The hypothetical scenario pictures an adult grandchild who is initially impressed and comforted by the technology, but starts seeing food delivery advertisements in the voice and style of their grandmother once a “premium trial” ends.

Overridden with guilt over disrespecting the memory of their grandmother, the grandchild wants the deadbolt turned off, but in a meaningful way – something the service provider has not reckoned with.

“People might develop strong emotional bonds with such simulations, which will make them particularly vulnerable to manipulation,” said Dr Tomasz Hollanek, the study’s other co-author.

“Methods and even rituals for retiring deadbots in a dignified way should be considered. This may mean a form of digital funeral, for example, or other types of ceremony depending on the social context.”

“We recommend design protocols that prevent deadbots being utilized in disrespectful ways, such as for advertising or having an active presence on social media,” Hollanek said.

However, banning deadbots based on non-consenting donors would not be feasible, according to researchers.

Another scenario featured in the paper highlights a terminally ill woman who uses the services of an imagined company called “Paren’t” to create a digital replica of herself to assist her eight-year-old son with the grieving process.

Similarly to the first scenario, all goes well at first, but takes a sour turn as the AI starts generating confusing responses as it adapts to the needs of the child, such as depicting an impending in-person encounter with their mother.

To avoid these kinds of situations, the use of deadbots should be age-restricted and content warnings put in place, ensuring the user is always aware that they are interacting with an AI, the researchers recommended.

The final scenario explores a fictional company called “Stay” and shows an older person secretly committing to a deadbolt of themselves and paying for a 20-year subscription in the hopes it will comfort their adult children and allow their grandchildren to know them.

As the service kicks in after their death, one of their adult children refuses to engage and receives a barrage of emails in the voice of their dead parent as a result. Another does, but ends up emotionally exhausted. However, neither can suspend the deadbolt as that would violate the terms of the contract their parent signed with the service company.

“It is vital that digital afterlife services consider the rights and consent not just of those they recreate, but those who will have to interact with the simulations,” Hollanek said.

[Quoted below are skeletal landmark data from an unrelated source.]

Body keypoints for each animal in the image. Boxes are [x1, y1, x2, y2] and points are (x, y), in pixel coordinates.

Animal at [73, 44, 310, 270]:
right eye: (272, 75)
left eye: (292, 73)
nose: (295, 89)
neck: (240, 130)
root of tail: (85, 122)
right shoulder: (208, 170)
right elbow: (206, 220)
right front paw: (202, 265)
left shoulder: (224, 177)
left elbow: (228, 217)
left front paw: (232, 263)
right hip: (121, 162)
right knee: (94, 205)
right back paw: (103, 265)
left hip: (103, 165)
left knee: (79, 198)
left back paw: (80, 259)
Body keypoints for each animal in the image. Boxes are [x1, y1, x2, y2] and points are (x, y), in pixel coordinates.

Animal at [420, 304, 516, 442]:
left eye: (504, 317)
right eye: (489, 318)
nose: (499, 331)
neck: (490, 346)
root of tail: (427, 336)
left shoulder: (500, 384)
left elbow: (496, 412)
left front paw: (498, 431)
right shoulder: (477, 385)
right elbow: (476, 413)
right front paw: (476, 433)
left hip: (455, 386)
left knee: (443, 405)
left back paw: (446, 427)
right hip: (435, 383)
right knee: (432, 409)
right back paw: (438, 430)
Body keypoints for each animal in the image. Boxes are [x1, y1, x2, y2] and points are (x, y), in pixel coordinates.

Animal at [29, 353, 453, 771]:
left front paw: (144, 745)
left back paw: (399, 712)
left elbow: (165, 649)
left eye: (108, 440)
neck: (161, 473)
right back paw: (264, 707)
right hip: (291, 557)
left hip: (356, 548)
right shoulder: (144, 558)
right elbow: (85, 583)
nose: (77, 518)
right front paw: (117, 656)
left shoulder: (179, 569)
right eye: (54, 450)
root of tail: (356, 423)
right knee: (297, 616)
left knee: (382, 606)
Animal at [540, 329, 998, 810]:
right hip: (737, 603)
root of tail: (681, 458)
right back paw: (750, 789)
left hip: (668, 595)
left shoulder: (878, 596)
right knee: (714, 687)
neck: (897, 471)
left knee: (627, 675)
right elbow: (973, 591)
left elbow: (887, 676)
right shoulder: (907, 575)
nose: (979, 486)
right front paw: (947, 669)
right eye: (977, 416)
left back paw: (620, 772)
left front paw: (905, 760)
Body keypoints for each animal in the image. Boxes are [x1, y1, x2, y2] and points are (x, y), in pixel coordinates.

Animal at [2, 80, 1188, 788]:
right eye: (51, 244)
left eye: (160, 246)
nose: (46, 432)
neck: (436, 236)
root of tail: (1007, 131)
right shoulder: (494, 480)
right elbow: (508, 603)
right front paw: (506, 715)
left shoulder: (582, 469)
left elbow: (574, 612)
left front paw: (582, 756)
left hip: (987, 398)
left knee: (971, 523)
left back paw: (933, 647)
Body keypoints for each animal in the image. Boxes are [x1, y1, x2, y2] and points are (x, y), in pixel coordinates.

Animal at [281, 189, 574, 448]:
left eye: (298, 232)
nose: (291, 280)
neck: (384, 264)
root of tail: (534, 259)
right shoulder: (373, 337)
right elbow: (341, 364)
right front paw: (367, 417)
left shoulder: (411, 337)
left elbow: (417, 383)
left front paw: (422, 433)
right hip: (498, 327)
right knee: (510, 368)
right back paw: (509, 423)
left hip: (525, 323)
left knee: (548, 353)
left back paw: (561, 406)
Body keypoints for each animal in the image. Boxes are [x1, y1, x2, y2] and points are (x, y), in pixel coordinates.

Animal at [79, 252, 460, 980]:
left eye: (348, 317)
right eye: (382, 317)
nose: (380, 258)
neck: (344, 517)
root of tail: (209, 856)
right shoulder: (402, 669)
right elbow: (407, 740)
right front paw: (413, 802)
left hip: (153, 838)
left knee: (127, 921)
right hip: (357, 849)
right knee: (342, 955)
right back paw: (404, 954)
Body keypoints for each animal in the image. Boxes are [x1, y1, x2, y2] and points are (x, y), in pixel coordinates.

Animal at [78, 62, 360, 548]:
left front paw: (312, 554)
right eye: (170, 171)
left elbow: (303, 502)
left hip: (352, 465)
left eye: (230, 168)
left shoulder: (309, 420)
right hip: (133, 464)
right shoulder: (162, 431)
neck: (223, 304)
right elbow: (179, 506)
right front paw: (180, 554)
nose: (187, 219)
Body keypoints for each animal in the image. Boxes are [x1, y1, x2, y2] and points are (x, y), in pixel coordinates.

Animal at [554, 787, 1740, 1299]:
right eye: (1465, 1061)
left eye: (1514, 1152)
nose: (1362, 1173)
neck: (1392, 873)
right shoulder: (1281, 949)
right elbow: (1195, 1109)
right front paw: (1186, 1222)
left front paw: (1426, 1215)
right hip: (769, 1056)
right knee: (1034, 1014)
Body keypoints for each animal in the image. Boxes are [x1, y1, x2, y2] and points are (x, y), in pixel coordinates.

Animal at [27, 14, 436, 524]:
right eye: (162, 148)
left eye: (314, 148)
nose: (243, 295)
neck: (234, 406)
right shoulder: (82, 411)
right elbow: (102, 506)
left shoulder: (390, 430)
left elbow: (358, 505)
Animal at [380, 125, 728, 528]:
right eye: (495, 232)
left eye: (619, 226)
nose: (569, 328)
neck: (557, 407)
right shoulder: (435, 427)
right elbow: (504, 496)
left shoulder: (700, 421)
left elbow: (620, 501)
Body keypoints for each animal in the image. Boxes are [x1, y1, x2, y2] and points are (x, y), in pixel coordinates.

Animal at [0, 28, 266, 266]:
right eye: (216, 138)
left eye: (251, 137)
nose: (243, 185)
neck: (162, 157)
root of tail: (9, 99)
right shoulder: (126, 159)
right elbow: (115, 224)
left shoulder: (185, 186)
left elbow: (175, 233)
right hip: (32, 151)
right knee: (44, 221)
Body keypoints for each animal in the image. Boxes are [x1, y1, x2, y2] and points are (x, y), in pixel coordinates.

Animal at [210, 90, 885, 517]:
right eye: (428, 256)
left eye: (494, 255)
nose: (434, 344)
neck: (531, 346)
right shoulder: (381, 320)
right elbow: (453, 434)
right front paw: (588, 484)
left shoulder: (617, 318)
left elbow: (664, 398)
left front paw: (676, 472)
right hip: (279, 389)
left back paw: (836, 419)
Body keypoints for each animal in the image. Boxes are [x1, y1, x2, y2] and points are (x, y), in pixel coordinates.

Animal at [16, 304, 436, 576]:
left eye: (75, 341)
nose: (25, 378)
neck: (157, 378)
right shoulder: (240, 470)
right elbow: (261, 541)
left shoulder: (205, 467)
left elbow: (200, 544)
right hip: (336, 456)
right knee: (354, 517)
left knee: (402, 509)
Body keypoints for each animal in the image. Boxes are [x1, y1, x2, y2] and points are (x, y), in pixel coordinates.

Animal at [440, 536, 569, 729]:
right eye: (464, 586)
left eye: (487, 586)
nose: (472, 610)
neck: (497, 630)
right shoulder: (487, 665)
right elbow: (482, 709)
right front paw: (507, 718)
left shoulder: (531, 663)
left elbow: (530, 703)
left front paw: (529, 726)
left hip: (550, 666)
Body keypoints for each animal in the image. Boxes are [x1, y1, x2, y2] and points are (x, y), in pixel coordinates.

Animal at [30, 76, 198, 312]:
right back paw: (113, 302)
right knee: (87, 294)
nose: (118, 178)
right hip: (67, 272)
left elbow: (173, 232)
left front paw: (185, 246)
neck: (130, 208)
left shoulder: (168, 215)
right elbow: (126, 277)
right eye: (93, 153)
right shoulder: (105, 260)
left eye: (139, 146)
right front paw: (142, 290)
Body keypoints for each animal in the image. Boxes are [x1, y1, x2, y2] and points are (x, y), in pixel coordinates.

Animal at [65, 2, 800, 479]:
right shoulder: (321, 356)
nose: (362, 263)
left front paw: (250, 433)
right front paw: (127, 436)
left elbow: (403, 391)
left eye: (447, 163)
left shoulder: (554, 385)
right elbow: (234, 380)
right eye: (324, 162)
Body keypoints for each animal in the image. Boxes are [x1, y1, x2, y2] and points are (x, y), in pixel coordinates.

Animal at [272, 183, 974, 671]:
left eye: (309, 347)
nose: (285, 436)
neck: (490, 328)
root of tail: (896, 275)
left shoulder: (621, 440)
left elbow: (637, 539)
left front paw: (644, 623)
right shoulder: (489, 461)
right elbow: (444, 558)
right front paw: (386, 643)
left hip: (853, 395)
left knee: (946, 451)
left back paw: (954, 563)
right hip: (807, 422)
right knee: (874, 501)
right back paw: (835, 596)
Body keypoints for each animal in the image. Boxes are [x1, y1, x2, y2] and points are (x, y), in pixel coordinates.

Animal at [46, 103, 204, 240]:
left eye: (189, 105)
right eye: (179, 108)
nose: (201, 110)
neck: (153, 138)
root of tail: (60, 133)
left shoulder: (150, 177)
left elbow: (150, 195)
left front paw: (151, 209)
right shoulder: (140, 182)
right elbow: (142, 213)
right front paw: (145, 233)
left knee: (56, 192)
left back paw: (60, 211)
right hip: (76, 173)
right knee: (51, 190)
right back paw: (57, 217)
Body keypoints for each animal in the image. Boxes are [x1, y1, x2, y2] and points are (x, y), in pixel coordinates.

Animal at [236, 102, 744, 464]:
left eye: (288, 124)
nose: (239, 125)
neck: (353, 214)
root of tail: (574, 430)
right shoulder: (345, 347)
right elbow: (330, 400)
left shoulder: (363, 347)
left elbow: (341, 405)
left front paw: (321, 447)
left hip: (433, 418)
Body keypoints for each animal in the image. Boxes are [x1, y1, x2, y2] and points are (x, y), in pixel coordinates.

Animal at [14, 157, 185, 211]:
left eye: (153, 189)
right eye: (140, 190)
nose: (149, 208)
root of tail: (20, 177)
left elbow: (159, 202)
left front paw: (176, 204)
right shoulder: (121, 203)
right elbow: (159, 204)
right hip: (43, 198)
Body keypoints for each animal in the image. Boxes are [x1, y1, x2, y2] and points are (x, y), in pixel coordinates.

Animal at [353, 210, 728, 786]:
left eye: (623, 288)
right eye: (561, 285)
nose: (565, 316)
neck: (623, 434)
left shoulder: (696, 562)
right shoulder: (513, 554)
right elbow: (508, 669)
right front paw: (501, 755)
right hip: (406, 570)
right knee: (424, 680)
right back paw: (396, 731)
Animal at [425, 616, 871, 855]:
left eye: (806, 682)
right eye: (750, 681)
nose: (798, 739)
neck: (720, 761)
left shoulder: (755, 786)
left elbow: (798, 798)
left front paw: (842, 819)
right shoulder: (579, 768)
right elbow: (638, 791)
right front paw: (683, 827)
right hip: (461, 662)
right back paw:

“These services run the risk of causing huge distress to people if they are subjected to unwanted digital hauntings from alarmingly accurate AI recreations of those they have lost. The potential psychological effect, particularly at an already difficult time, could be devastating.”

Researchers said that providers of these services should have opt-out protocols allowing users to terminate their relationships with AI simulations in ways that provide emotional closure.